LA River, Frogtown, seen from the bike path
Click to enlarge
Even in the heart of the city, a few short miles from downtown, in a channel lined with old houses, small factories, railyards, and freeways, beauty persists.

This is the much-maligned Los Angeles River, which I rode along yesterday on my way home from South Pasadena. This section of bike path opened only a few weeks ago, and it almost immediately became my preferred route for the return half of my usual Tuesday journey.

It's far from perfect beauty--I cropped the concrete banks out of the picture, and the white flecks you see are styrofoam cups, the debris of drive-through culture--but perfect beauty is far less interesting than that symphonic elegance that "grace under pressure" composes out of a tension of opposites. (Hemingway used the phrase to define courage, but I think it serves admirably to describe as well the persistence of natural harmonies even in a most unnatural setting.)

The river persists, with its lives small and large, from bugs, fish, and birds to the arching trees that grow in the river bottom.

The water table is high here, and the river couldn't be completely paved, so we have these miles of grace, now accessible to almost all by means of the bike path.

It makes a good fast trip as well, faster than the parallel streets, with their intersections and red lights.

The path is far from perfect too: I wrote on the Flying Pigeon LA blog a little while ago to complain that there are no street signs to let you know where on the path you are, except at the biggest boulevards. I suspect that will be corrected eventually.

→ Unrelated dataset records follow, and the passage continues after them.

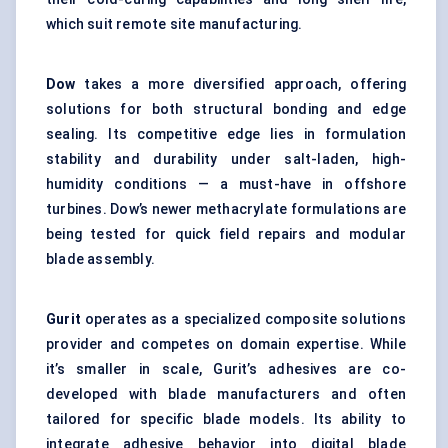
which suit remote site manufacturing.
Dow
takes a more diversified approach, offering
solutions for both structural bonding and edge
sealing. Its competitive edge lies in formulation
stability and durability under salt-laden, high-
humidity conditions — a must-have in offshore
turbines. Dow’s newer methacrylate formulations are
being tested for quick field repairs and modular
blade assembly.
Gurit
operates as a specialized composite solutions
provider and competes on domain expertise. While
it’s smaller in scale, Gurit’s adhesives are co-
developed with blade manufacturers and often
tailored for specific blade models. Its ability to
integrate adhesive behavior into digital blade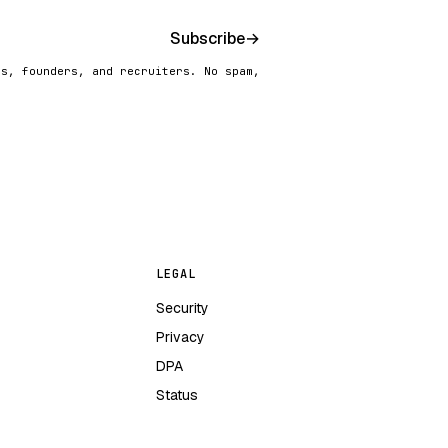
Subscribe
→
rs, founders, and recruiters. No spam,
LEGAL
Security
Privacy
DPA
Status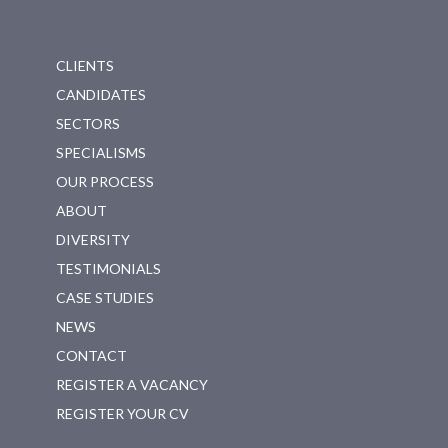
CLIENTS
CANDIDATES
SECTORS
SPECIALISMS
OUR PROCESS
ABOUT
DIVERSITY
TESTIMONIALS
CASE STUDIES
NEWS
CONTACT
REGISTER A VACANCY
REGISTER YOUR CV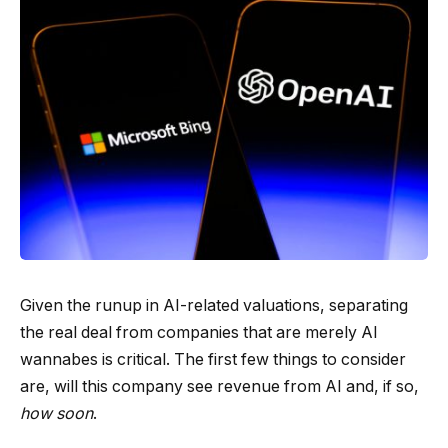
Given the runup in AI-related valuations, separating
the real deal from companies that are merely AI
wannabes is critical. The first few things to consider
are, will this company see revenue from AI and, if so,
how soon
.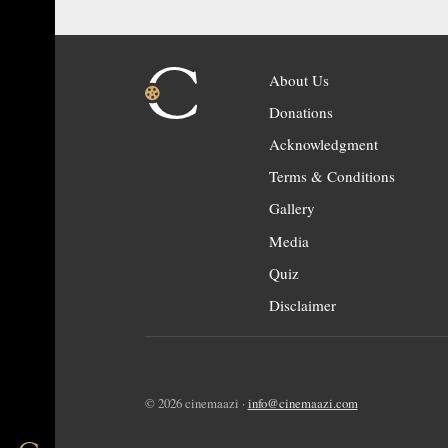
About Us
Donations
Acknowledgment
Terms & Conditions
Gallery
Media
Quiz
Disclaimer
© 2026 cinemaazi ·
info@cinemaazi.com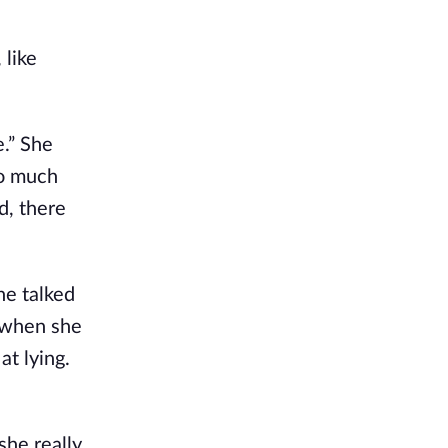
 like
e.” She
so much
d, there
he talked
, when she
at lying.
she really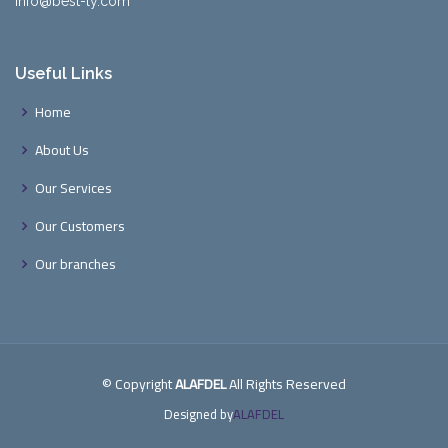
info@best-ly.com
Useful Links
Home
About Us
Our Services
Our Customers
Our branches
© Copyright
ALAFDEL
All Rights Reserved
Designed by
ALAFDEL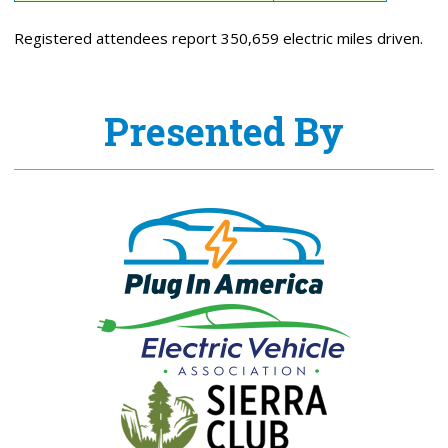
Registered attendees report 350,659 electric miles driven.
Presented By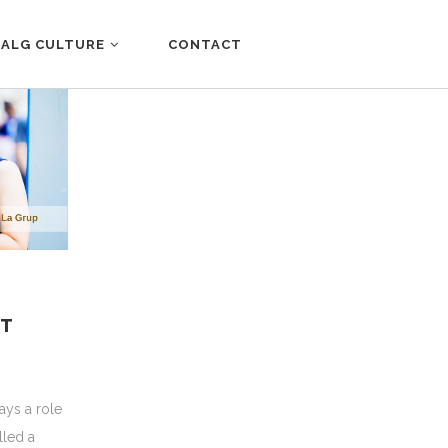
ALG CULTURE
CONTACT
NT
ays a role
lled a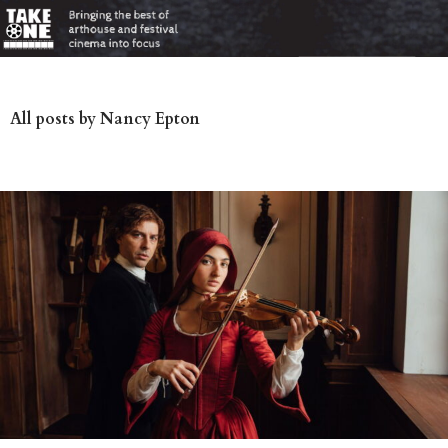
All posts by Nancy Epton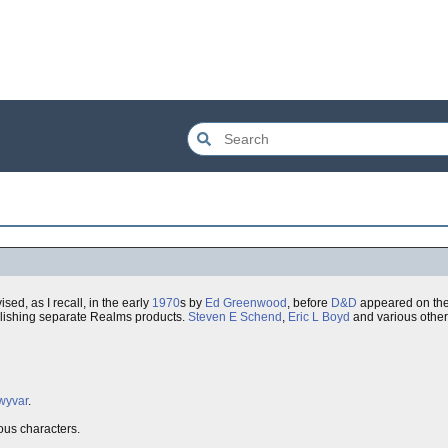
ed, as I recall, in the early
1970
s by
Ed Greenwood
, before
D&D
appeared on the 
lishing separate Realms products.
Steven E Schend
,
Eric L Boyd
and various other
wyvar
.
ous characters.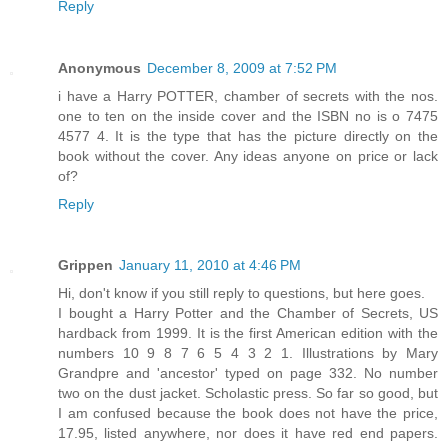
Reply
Anonymous
December 8, 2009 at 7:52 PM
i have a Harry POTTER, chamber of secrets with the nos.
one to ten on the inside cover and the ISBN no is o 7475
4577 4. It is the type that has the picture directly on the
book without the cover. Any ideas anyone on price or lack
of?
Reply
Grippen
January 11, 2010 at 4:46 PM
Hi, don't know if you still reply to questions, but here goes.
I bought a Harry Potter and the Chamber of Secrets, US
hardback from 1999. It is the first American edition with the
numbers 10 9 8 7 6 5 4 3 2 1. Illustrations by Mary
Grandpre and 'ancestor' typed on page 332. No number
two on the dust jacket. Scholastic press. So far so good, but
I am confused because the book does not have the price,
17.95, listed anywhere, nor does it have red end papers.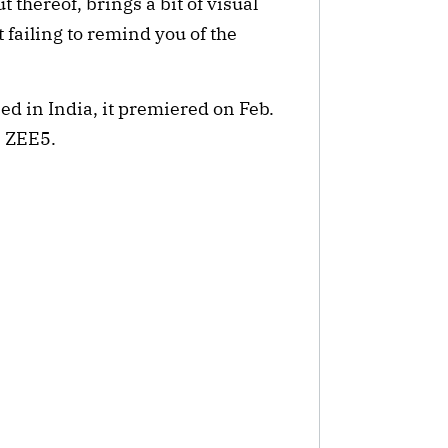
 thereof, brings a bit of visual 
 failing to remind you of the 
ed in India, it premiered on Feb. 
n ZEE5.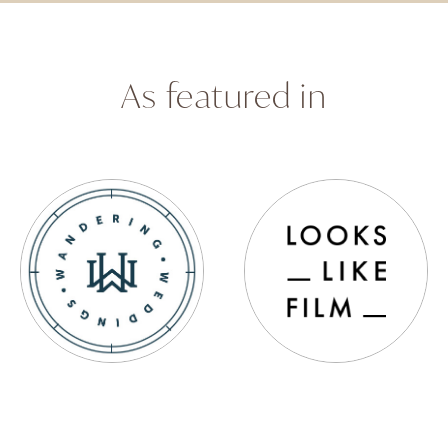
As featured in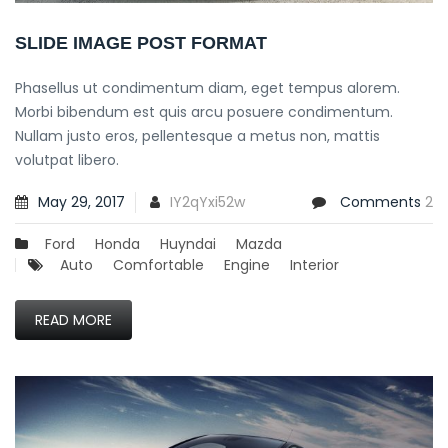
SLIDE IMAGE POST FORMAT
Phasellus ut condimentum diam, eget tempus alorem.
Morbi bibendum est quis arcu posuere condimentum.
Nullam justo eros, pellentesque a metus non, mattis
volutpat libero.
May 29, 2017
IY2qYxi52w
Comments
2
Ford
Honda
Huyndai
Mazda
Auto
Comfortable
Engine
Interior
READ MORE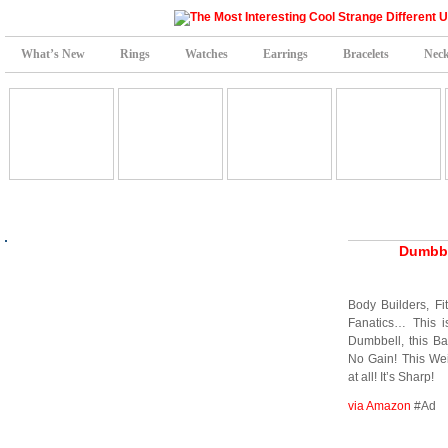
What’s New
Rings
Watches
Earrings
Bracelets
Neck
Dumbbe
Body Builders, Fi
Fanatics… This i
Dumbbell, this Ba
No Gain! This Wei
at all! It’s Sharp!
via Amazon
#Ad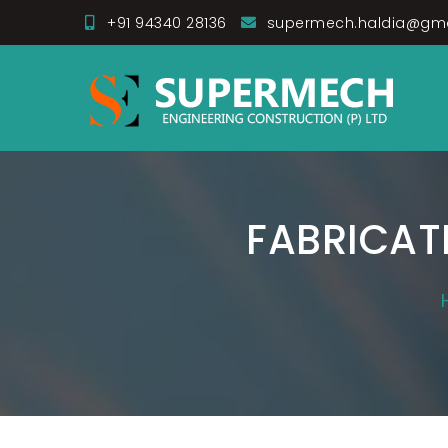
Skip
+91 94340 28136
supermech.haldia@gm
to
Super Mech Enginee
content
FABRICAT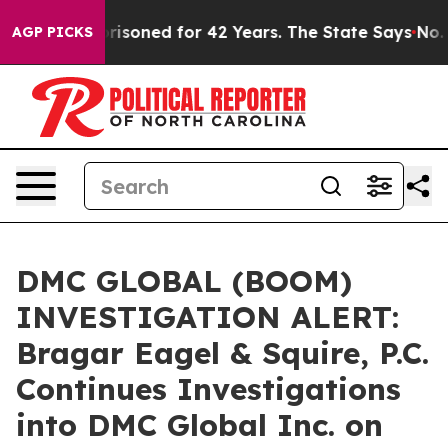
ongly Imprisoned for 42 Years. The State Says No.
At 
AGP PICKS
DMC GLOBAL (BOOM)
INVESTIGATION ALERT:
Bragar Eagel & Squire, P.C.
Continues Investigations
into DMC Global Inc. on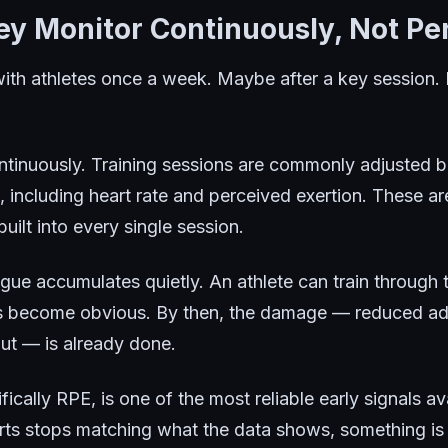
hey Monitor Continuously, Not Per
ith athletes once a week. Maybe after a key sessio
ntinuously. Training sessions are commonly adjusted 
, including heart rate and perceived exertion. These ar
uilt into every single session.
igue accumulates quietly. An athlete can train through
ns become obvious. By then, the damage — reduced ada
out — is already done.
fically RPE, is one of the most reliable early signals 
orts stops matching what the data shows, something is 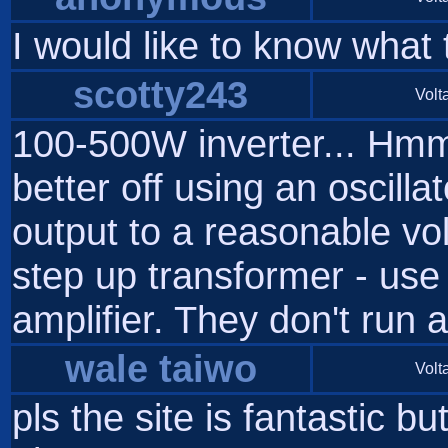
I would like to know what 
scotty243
Volta
100-500W inverter... Hmm 
better off using an oscilla
output to a reasonable vol
step up transformer - use
amplifier. They don't run 
wale taiwo
Volta
pls the site is fantastic b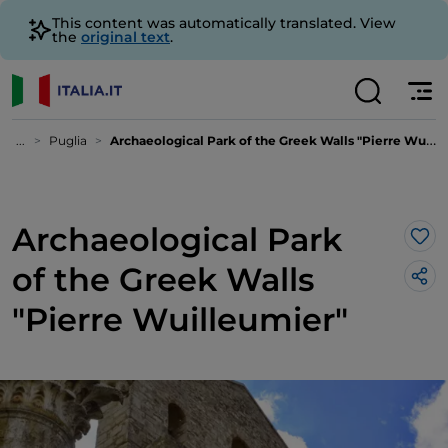
This content was automatically translated. View
the
original text
.
...
Puglia
Archaeological Park of the Greek Walls "Pierre Wuilleumier"
Archaeological Park
Lik
of the Greek Walls
"Pierre Wuilleumier"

Meanwhile, it's still a great new path. I wish it went all the way to downtown, and probably it will someday, as well as onward to the path that starts a few miles south of the city center and continues on to Long Beach at the mouth of the river. At least it's another increment in the (very) slow process that began back in the '70s, when the first section of riverside bike path was put in. I'll enjoy it now, while hoping (and working) for more in the near future.